Biological 3D printed viscoelastic scaffolds with controllable stress relaxation rates

The natural extracellular matrix (ECM) exhibits viscoelasticity and stress relaxation. Constructing viscoelastic scaffolds that can precisely control the stress relaxation rate and possess good biocompatibility is a key challenge in the design of tissue engineering scaffolds. Understanding the factors influencing the viscoelasticity of scaffolds and their mechanisms, and implementing comprehensive regulatory strategies based on this understanding, are effective methods for precisely controlling the stress relaxation rate.
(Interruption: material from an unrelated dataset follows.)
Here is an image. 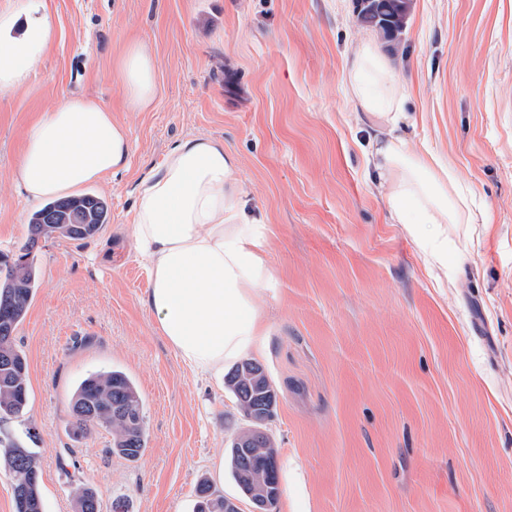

Current research on viscoelastic scaffolds mainly focuses on the regulation of bulk hydrogel viscoelasticity, while the impact of 3D printing parameters on stress relaxation time remains underexplored. In this study, we controlled the structure and morphology of silk fibroin to obtain a crystalline silk fibroin fiber (SL) solution, which was then mixed with gelatin solution to achieve high-precision printing of low-concentration (<2%) silk fibroin. Based on this, we explored the effects of printing angle, fiber diameter and porosity on the stress relaxation rate and elastic modulus of the scaffold. Specifically, as porosity increases, the relaxation rate tends to rise, while the elastic modulus decreases. Conversely, as the printing angle and fiber diameter increase, the relaxation rate significantly decreases, and the elastic modulus correspondingly increases. We verified these effects using alginate-based bioink, demonstrating the universality of the influence of printing parameters on scaffold viscoelasticity. Additionally, we constructed scaffolds with similar elastic moduli but different stress relaxation rates and investigated their effects on cell growth, thereby confirming the good biocompatibility of viscoelastic scaffolds. This study not only provides a theoretical basis for precisely controlling the stress relaxation rate of 3D-printed viscoelastic scaffolds but also offers new insights for the design and optimization of tissue engineering scaffolds.